NBC and Fox Local Sites Show Renewed Local News and Ad Competition

Important Details: Local broadcasters are getting savvier about the local online market, ramping up both product and sales activities.  For example, NBC Local Media, the company’s owned-and-operated business unit that it renamed last year, says it reaches “nearly one-third of the US population in the top 10 markets. We touch 40 million households and eight million monthly unique users online, tapping into an audience of affluent, active consumers.”First to relaunch was NBCChicago.com. NBCLosAngeles.com, NBCSanDiego.com and NBCBayArea.com launched Oct. 16, followed by NBCDFW.com, NBCPhiladelphia.com and NBCWashington.com on Oct. 20, with NBCConnecticut.com and NBCNewYork.com scheduled for Oct. 27. The sites, formerly hosted on the Internet Broadcasting platform, will change their URLs, so, for instance in Chicaco, wmaq.com becomes nbcchicago.com.

“Locals Only” is the messaging at the top of the site.  On product, the site is strongly local in news, entertainment, “around town,” health and the TV staples of weather and traffic, both highlighted. There are lots of link-offs, to stories and in the Chicago Tribune (owned by Tribune Company, owner of WGN, a rival of NBC Chicago WMAQ TV) and Time Out publications. Events are powered by Zvents (see our March 2008 report Zvents Local Push is One to Watch), a company that supplies calendaring to many newspaper companies.

The audience target is “social capitalists,” educated and affluent users who “like to stay ahead of the curve and influence others in their peer groups”. Buchwald says that is who advertisers told him they want to reach through local media.

Its advertising sales approach is now supported by 14 people selling brand advertising across markets to national advertisers, while local sales forces will continue offering integrated broadcast and digital packages to advertisers in their respective regions. That approach, says Brian Buchwald, SVP of NBC Local Integrated Media, is “less is more.” The sites will offer fewer ad placements per page and more customized options.  “We’re going with much cleaner, more impactful opportunities around [less] inventory,” he said. The new sites will feature just one ad unit along the right side of homepages and main section pages, focusing on rich media for that unit. Other focal points of the CPM-focused ad sells include:

  • Multiple in-stream video advertising and display units;
  • Providing sponsors with microsites for a more customized ad experience. One created for the Northern Illinois Energy Project, an initiative promoting the use of compact fluorescent light bulbs, features video and links to the project’s web site and a retailer selling the environmentally-friendly bulbs.

NBC’s overall goal, expressed by NBC Local Media President John Wallace, “was to create a new type of use experience that’s less an extension of our TV stations and more of an online destination for the latest local news, information and entertainment….These sites are a departure from what we’ve done in the past and the next step in our mission to provide truly relevant local content to consumers on the media platform of their choice”.  Buchwald said NBC expects the overhaul of its TV station sites, which have a combined audience of about 7 million, to drive significant traffic growth in 2009.

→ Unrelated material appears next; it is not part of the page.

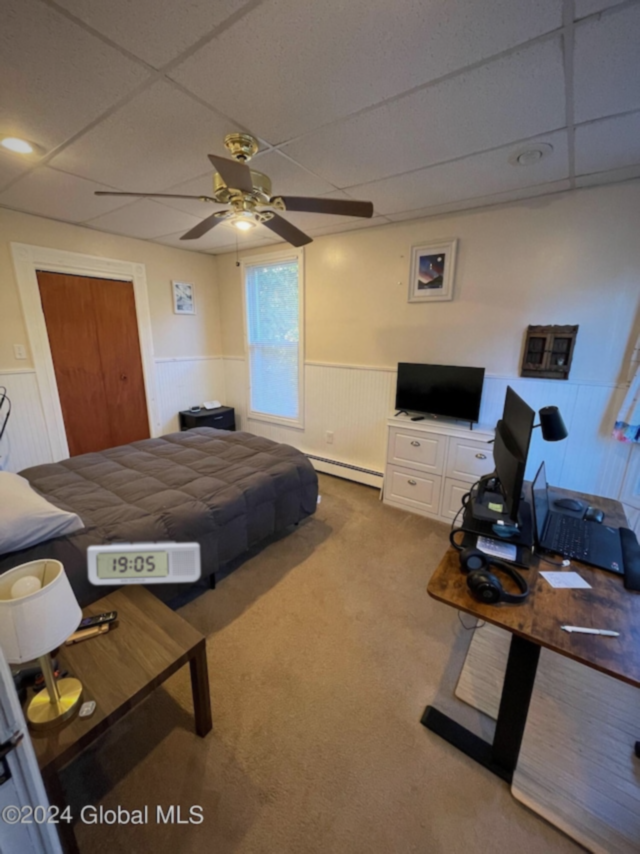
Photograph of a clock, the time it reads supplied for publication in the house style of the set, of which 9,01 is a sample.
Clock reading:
19,05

In addition, Fox Interactive Media announced that it, too, is beginning to revamp local websites. Working with digital publishing company Lin TV, FIM has launched two sites, for Rhode Island’s www.wpri.com and Mobile, Alabama-based www.fox10tv.com, with more in the works. The emphases: customized video players, weather map and social net tools.

Implications: Outsell has repeatedly noted the blurring of traditional print and broadcast businesses, as they move online. While newspaper companies made earlier and greater initial investments, broadcasters have been ramping up their businesses, seeing both the value of their video assets and the growing opportunity of locally oriented online ad revenue. Broadcasters, who’ve gotten less than 10% of those dollars in the US, while newspapers take in about 25%, now are rejigging their strategies, and taking more centralized control of their properties.

Outsell believes the new moves are further warning signs to news publishers that the competition for local dollars is only getting more complex — and demands greater innovation and faster time-to-market. The areas of competition are twofold: creation of innovative, useful and interactive local content, and the offering of contemporary ad products. Those ad products, like NBC’s, need to include rich media, and the selling programs need to be flexible ranging from CPMs to CPCs to CPAs.

In the last year, both Belo and Scripps have moved to reorganize their local assets. Belo has divided its TV and newspaper properties into two separate companies. Scripps has put its local TV and newspaper assets into one company and its cable and digital start-up properties in another. Such organization is one step in the process. The most important one for them and all local owners is to create the flexible, multimedia properties of the next decade — and keep one eye out for renewed competition.